On Tuesday, Governor Chris Sununu put his signature of a piece of legislation designed to eliminate the criminal penalties associated with marijuana possession. The new law, which is set to take effect in 60 days, will allow anyone caught with up to three quarters of an ounce of flower or five grams of hash to simply pay a fine between $100 and $300 instead of being thrown to the wolves of the criminal justice system.
However, for those unfortunate souls who make it habit of getting picked up by police with weed in their pockets, the law will only tolerate so much. First, second and even third offenses will be handled with fines, but someone busted a fourth time could easily find themselves under the blade of a criminal misdemeanor.
Nevertheless, marijuana advocates are pleased with the Governor’s willingness to implement this common sense reform.
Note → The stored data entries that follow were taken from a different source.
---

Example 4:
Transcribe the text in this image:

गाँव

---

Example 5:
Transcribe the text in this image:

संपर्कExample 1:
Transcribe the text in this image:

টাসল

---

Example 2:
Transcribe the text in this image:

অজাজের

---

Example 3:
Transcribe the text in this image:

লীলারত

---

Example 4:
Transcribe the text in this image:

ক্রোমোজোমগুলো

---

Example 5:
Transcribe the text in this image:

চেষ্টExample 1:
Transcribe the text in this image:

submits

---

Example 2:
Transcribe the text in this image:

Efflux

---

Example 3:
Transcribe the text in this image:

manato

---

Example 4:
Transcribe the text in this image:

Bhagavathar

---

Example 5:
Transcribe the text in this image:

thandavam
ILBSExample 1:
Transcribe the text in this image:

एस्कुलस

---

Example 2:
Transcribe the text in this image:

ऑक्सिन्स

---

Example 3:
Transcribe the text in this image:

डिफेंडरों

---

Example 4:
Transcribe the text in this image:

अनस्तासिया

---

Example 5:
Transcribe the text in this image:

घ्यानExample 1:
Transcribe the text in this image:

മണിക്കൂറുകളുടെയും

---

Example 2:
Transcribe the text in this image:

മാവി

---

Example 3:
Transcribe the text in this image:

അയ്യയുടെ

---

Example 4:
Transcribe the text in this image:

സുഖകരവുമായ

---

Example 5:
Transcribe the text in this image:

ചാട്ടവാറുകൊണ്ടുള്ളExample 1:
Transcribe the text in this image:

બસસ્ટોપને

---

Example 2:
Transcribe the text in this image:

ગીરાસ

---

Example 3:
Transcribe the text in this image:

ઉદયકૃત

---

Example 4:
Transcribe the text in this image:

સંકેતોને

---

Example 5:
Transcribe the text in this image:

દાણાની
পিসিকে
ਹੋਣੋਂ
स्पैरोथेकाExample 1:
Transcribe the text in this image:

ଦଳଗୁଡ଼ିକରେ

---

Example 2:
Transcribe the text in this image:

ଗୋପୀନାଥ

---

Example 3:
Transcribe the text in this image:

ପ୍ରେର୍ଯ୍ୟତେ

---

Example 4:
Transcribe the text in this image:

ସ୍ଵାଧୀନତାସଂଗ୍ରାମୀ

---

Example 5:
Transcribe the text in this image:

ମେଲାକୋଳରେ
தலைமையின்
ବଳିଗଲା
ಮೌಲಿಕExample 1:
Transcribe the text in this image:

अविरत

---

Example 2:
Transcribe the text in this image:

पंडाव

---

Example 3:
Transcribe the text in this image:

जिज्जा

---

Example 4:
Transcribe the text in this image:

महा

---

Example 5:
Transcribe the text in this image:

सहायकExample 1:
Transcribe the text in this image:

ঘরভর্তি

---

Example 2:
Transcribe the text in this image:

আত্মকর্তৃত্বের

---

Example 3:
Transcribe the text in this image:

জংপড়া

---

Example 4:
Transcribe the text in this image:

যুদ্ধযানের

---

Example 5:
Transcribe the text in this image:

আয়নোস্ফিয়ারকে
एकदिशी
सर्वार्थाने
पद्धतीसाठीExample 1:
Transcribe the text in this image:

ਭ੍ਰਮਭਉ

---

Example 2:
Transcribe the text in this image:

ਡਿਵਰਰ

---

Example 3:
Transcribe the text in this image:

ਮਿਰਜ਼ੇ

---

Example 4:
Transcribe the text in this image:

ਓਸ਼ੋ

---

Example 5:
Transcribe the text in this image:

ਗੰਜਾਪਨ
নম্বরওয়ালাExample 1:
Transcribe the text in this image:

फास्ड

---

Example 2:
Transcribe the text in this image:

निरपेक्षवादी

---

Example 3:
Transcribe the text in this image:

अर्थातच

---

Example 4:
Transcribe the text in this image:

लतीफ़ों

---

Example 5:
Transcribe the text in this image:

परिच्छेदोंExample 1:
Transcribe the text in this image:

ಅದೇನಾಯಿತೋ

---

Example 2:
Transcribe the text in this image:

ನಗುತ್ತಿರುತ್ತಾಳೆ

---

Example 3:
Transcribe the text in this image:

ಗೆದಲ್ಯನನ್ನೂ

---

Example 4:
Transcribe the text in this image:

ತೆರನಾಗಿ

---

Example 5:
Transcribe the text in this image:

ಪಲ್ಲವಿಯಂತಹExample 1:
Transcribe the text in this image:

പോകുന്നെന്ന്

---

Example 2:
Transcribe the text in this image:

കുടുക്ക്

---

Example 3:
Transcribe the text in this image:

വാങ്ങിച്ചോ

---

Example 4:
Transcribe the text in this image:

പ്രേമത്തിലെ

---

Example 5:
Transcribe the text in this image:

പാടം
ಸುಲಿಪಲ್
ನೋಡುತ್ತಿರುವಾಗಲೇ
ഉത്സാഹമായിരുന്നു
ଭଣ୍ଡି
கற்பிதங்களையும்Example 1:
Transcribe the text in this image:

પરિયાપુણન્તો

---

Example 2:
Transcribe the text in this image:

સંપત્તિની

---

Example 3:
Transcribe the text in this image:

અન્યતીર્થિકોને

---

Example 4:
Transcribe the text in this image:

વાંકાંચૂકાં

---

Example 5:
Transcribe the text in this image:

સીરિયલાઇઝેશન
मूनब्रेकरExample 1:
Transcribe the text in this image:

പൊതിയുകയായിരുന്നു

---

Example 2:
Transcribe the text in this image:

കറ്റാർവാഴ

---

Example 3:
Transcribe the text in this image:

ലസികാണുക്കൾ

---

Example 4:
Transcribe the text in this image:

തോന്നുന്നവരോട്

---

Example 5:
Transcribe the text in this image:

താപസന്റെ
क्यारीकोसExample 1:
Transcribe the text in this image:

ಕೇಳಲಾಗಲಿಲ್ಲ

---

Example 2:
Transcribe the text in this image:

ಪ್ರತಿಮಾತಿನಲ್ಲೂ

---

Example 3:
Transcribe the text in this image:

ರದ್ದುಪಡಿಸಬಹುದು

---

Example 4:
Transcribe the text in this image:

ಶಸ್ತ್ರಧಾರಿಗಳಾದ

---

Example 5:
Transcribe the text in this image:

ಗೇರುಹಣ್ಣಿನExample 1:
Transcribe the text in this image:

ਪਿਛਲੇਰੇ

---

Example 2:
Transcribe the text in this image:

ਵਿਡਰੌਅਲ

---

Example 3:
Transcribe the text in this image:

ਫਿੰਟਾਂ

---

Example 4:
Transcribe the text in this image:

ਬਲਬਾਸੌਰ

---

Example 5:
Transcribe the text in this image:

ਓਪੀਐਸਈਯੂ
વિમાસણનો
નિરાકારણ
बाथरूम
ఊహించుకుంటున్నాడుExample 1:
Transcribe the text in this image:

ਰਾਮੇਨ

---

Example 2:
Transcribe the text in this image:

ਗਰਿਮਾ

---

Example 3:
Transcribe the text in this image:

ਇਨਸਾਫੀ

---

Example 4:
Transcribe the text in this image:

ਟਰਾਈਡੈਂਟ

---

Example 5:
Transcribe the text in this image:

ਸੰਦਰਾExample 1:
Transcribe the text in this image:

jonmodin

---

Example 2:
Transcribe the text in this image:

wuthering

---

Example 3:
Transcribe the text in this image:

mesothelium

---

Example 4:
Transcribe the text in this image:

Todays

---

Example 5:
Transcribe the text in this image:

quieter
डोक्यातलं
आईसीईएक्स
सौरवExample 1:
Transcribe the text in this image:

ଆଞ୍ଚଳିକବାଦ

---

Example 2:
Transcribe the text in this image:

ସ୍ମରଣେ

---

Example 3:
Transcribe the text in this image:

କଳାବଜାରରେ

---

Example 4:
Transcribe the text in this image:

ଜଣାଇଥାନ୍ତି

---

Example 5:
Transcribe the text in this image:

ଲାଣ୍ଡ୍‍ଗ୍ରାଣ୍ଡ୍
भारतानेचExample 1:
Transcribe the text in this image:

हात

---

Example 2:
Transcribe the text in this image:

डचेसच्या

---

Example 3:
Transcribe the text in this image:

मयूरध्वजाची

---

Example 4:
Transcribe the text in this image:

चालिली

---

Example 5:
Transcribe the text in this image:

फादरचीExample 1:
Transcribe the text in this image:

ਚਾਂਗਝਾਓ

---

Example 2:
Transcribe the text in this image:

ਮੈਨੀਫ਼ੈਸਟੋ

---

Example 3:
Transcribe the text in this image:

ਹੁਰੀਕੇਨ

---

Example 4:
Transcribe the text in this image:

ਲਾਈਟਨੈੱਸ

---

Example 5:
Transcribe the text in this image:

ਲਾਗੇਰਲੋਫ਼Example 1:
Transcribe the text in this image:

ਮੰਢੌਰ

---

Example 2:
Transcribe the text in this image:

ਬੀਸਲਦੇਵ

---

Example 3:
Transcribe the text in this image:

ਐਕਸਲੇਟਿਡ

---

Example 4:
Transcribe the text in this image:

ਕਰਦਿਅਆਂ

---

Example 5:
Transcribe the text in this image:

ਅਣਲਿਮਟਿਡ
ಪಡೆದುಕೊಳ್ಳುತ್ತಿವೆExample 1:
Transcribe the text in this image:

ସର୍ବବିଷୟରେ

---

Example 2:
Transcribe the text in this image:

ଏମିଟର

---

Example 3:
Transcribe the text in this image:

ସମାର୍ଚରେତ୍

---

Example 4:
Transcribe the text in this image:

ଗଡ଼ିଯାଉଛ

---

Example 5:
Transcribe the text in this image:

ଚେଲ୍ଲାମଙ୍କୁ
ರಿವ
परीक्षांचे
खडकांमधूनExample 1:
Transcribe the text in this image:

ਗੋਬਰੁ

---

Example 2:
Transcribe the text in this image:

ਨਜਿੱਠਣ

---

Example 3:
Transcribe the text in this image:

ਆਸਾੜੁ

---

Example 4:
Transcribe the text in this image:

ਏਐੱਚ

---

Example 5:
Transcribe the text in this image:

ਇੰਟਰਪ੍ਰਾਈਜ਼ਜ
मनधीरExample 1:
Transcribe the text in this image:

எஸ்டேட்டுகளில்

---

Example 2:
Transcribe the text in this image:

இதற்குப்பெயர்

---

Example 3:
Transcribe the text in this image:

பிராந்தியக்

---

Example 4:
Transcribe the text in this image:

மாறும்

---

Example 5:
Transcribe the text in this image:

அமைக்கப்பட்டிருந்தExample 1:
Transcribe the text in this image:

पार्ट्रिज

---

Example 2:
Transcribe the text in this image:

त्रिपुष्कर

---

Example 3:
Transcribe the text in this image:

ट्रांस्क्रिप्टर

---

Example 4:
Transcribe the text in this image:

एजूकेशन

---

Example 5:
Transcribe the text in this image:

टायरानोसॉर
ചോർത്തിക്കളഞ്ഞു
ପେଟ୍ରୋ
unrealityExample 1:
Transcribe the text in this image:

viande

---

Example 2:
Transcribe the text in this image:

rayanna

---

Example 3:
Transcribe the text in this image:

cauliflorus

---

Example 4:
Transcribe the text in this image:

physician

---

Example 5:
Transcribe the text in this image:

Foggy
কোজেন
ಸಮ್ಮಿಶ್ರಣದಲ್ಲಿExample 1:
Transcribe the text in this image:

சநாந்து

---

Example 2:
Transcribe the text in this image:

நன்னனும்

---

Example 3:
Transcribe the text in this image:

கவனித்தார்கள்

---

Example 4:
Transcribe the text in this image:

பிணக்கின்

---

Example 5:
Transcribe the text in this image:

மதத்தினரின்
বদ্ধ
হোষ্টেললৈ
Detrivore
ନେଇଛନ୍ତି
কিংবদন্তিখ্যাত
“The governor deserves credit for his steadfast support of this commonsense reform,” Matt Simon, political director for the New England chapter of the Marijuana Policy Project, said in a statement. “Unlike his predecessors, who opposed similar proposals, Gov. Sununu appears to understand that ‘Live Free or Die’ is more than just a motto on a license plate.”
As it stands, the current law penalizes those caught in possession of small amounts of marijuana with up to a year in jail and fines reaching $2,000. The state’s revised policy is expected to prevent thousands of people from suffering these repercussions.
There is hope that lawmakers will take the next logical step in the upcoming legislative session and push for marijuana to be made completely legal. Some of the latest polls show that around 68 percent of New Hampshire residents now support the idea of establishing a system that allows cannabis to be taxed and regulated in a manner similar to alcohol.
“New Hampshire lawmakers should continue to follow their constituents’ lead on this issue,” Simon said. “Every state in New England is either implementing or strongly considering legislation to regulate marijuana for adult use. It is time for the Legislature to develop a realistic marijuana prohibition exit strategy for New Hampshire.”